27 August 2007

All must have mortgages



The Week on the subprime situation:
What sparked the original splurge in mortgage lending?
Its origins can be traced to the so-called "Greenspan Put": the policy of ultra-low interest rates pioneered by the Federal Reserve under Alan Greenspan to combat the fallout following 9/11 and the dotcom bust. The flood of cheap money ... led to the biggest property and building boom in decades. America went real-estate crazy. By 2005 prices had risen so dramatically that in hotspots like California and Florida even trailers were fetching $2m plus.

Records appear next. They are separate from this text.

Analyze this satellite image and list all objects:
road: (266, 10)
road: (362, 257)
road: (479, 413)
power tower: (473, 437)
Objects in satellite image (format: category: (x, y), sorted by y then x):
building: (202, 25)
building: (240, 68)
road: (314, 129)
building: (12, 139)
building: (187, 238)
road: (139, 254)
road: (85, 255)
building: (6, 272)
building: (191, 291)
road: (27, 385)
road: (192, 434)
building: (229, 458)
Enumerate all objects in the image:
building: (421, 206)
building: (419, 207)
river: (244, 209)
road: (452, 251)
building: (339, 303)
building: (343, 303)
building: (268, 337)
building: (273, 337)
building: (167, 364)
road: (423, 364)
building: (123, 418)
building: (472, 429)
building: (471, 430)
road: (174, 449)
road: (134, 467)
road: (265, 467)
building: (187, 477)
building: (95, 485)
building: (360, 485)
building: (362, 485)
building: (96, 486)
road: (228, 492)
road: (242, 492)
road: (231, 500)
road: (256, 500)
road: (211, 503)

How did this affect the US psyche?
As millions of Americans took advantage of what some in Washington dubbed "the new era of democratised credit", renting a house came to be seen as a kind of social failure. Speculation became rife, prices continued to soar and thousands of new-built condos changed hands several times before a single spade of earth had been dug, with more and more punters refinancing their deals in order to secure more cash.
When the full consequences of the lending fiasco eventually develop, 'capitalism' will no doubt be blamed. But it is hardly 'free markets' when both individual borrowers and whole nations are insulated from the negative aspects of economic activity. If borrowers know that the government will protect them from the results of their folly or irresponsibility, the incentive to behave sensibly or prudently is clearly diminished.

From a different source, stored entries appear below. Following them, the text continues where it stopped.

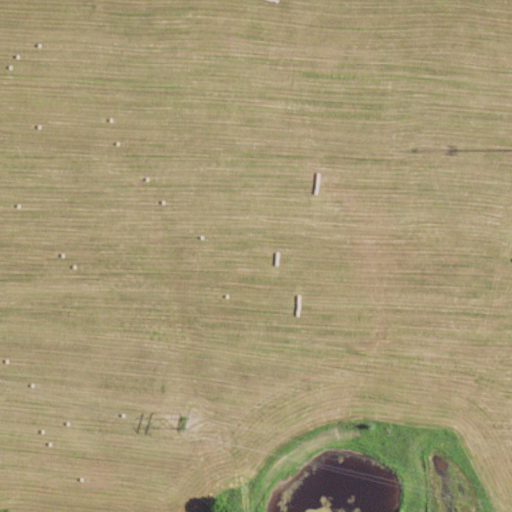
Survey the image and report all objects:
power tower: (180, 428)
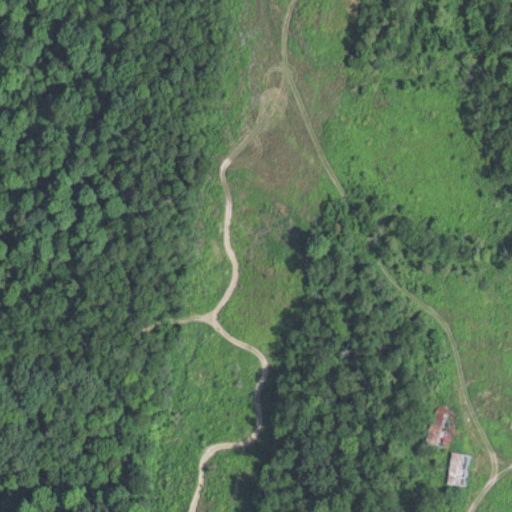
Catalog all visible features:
road: (336, 229)
building: (411, 270)
building: (443, 427)
building: (458, 468)
building: (510, 505)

What mediocracy particularly disliked about old-style capitalism is that exceptional individuals were sometimes able to act independently of the social will, using money accumulated by their families or supporters. Now that this possibility has been curtailed by means of heavy taxation of private capital, markets for goods and credit can be tolerated. Indeed, such markets can be regarded as a reinforcement for mediocracy, once policies have shifted spending power sufficiently towards the mass. By referring to this reconstructed system by the old name, dissatisfaction can be directed at the original concept. Thus 'capitalism' can be blamed whenever mediocratically distorted markets generate crises.

If financial behaviour becomes dumbed down and irresponsible, this can be blamed on ‘the market’, rather than on those who represent the bulk of economic activity, or on the policies which inflate their financial power. Markets thus function as a useful scapegoat for cultural deterioration. This is part of the reason why mediocracy finds it expedient to retain them.